### Extracted information
____________
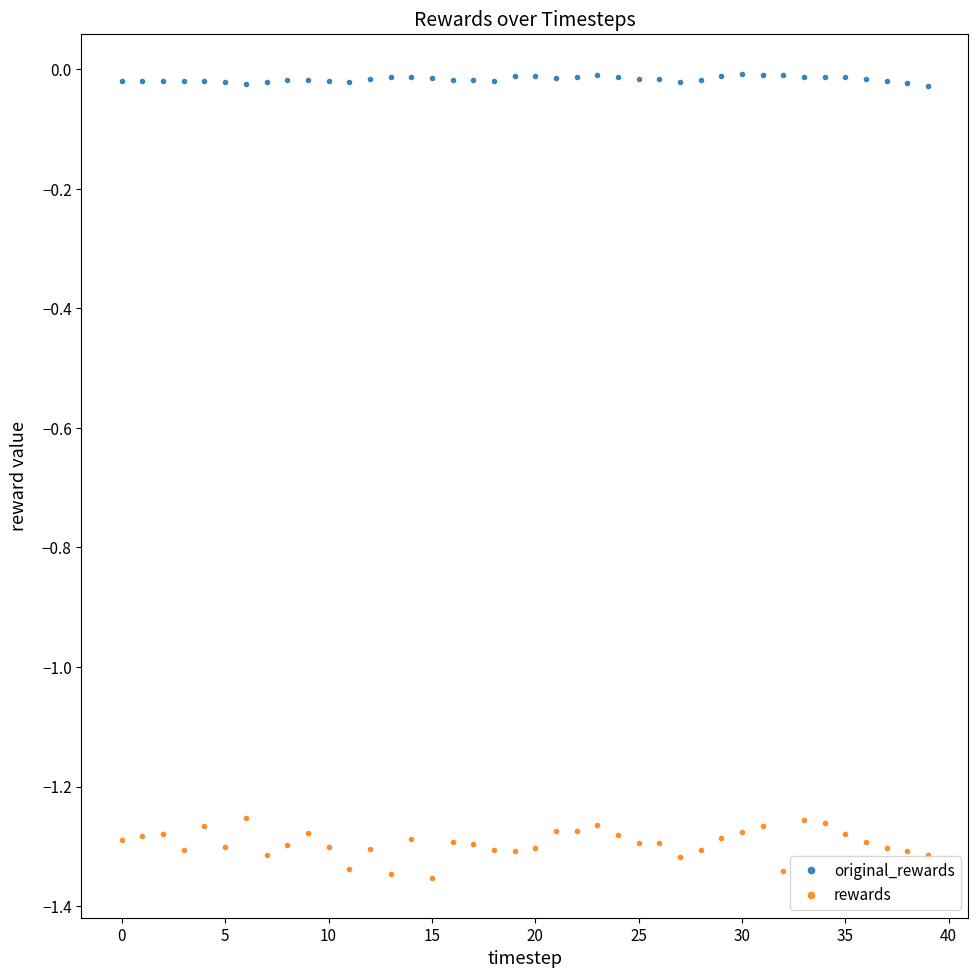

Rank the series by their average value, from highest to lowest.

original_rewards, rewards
____________
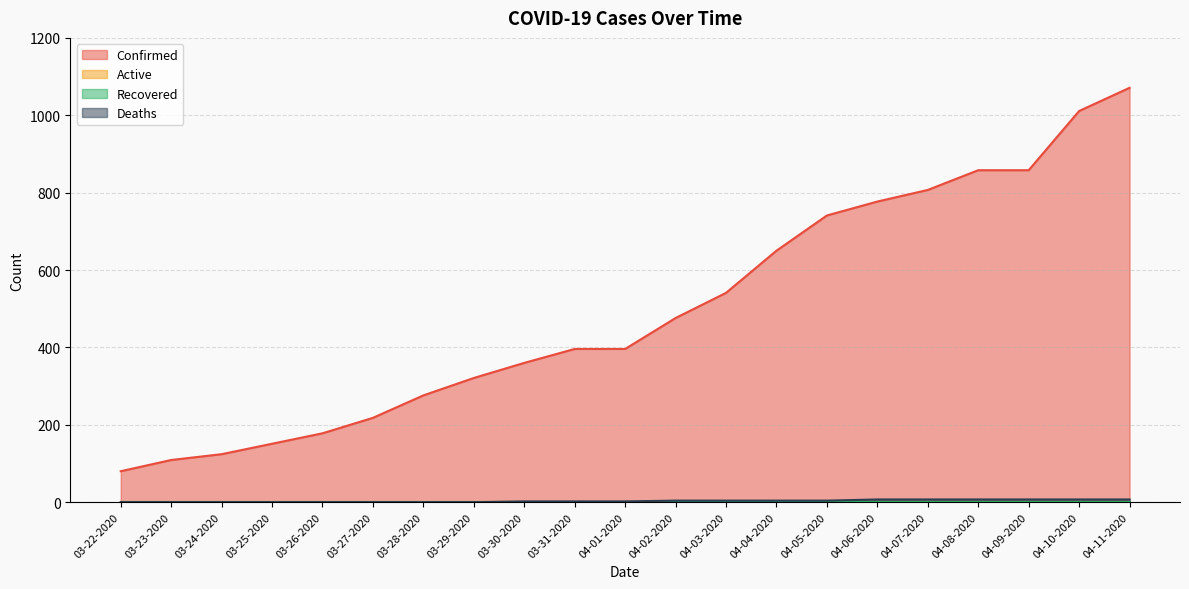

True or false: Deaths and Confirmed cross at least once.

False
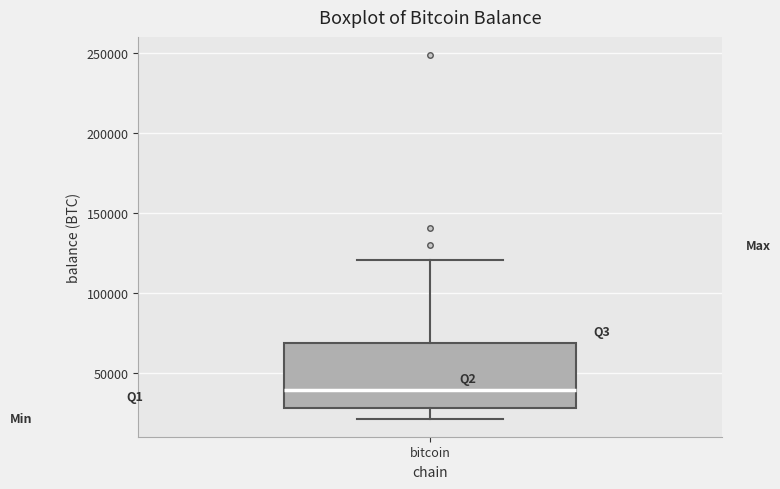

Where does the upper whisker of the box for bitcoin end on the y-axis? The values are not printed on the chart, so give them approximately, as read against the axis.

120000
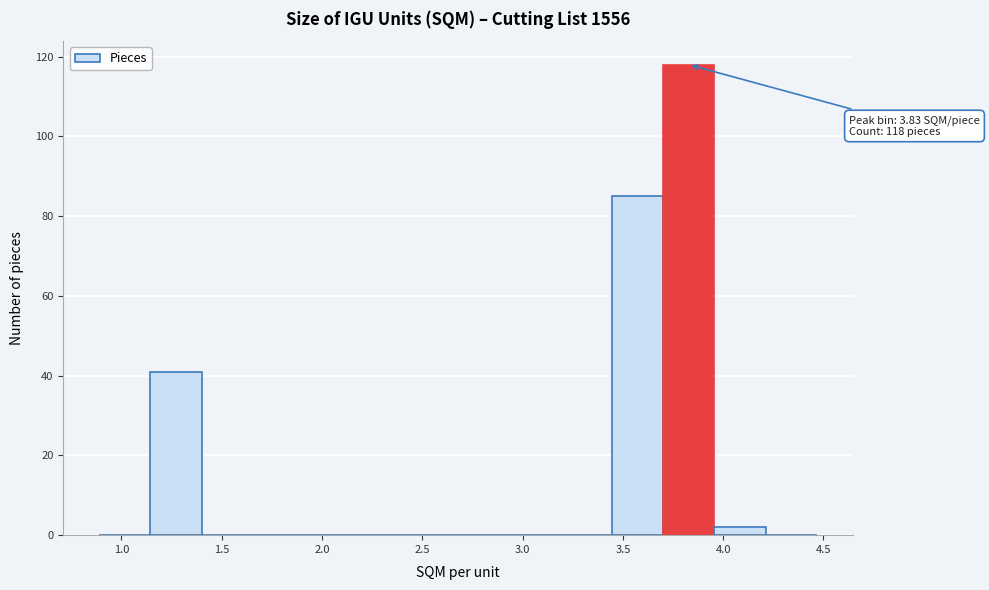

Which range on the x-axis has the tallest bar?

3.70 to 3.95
____________
### Work item
Begin at the line that has "Which range on" and stop after the line that has "3.70 to 3.95". Write those lines again, swapping "tallest" for "shortest" and leaving everything else unchanged.

### Task answer
Which range on the x-axis has the shortest bar?

3.70 to 3.95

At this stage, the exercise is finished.